One solution is quite simple: buffering. If the memory interface is 64 bits wide (with no caches), an instruction which crosses the 64-bit boundary can have the first part placed in a small buffer and keep fetching until a full instruction is in the buffer. Because instruction fetch tends to be sequential (i.e., apart from taken branches, jumps, function calls, and returns, the next instruction will start immediately after the preceding instruction ends), any excess bits fetched to the buffer are likely to be used for the next instruction to be executed.

(A similar problem occurs even with fixed length 32-bit instructions—as in a classic RISC—in an instruction cache when seeking to fetch several per cycle. If one sought to fetch four 32-bit instructions, a 128-bit wide interface might be used; but if a branch jumped to the second instruction in a 128-bit block, only three instructions could be fetched that cycle. One solution to this problem is a self-aligned cache which fetches two 128-bit blocks—typically using banking since sequential fetches are guaranteed to use odd-even or even-odd banks and so avoid bank conflicts—so the appropriate bits are guaranteed to be available. Obviously, a self-aligned cache could be used to reduce the impact of variable starting position associated with variable length instructions.)

With an aligned memory interface (almost guaranteed), the same type of problem can occur for unaligned loads where the first portion resides in one access and the second portion resides in a second access.
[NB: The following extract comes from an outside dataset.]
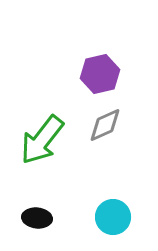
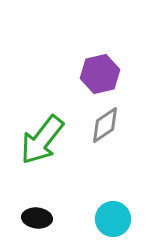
gray diamond: rotated 9 degrees counterclockwise
cyan circle: moved 2 px down
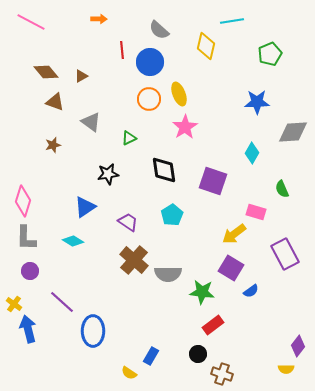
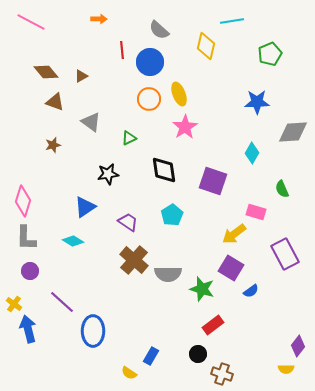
green star at (202, 292): moved 3 px up; rotated 10 degrees clockwise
Such considerations were part of the motivation behind common RISC design choices of not supporting unaligned loads and using fixed-length instructions. Avoiding the crossing of memory access boundaries can substantially simplify the design of a simple pipelined processor. (Variable length instructions can also be used without the boundary crossing issue if no instruction crosses a fetch boundary. The CDC 6600 was an example of such; it used a 60-bit fetch block and 15-bit and 30-bit instructions but did not allow an instruction to cross a fetch block boundary. The Mitsubishi/Renesas M32R is another example, having 16-bit and 32-bit instructions but not allowing a 32-bit instruction to be unaligned so that simple 32-bit aligned fetch could be used.)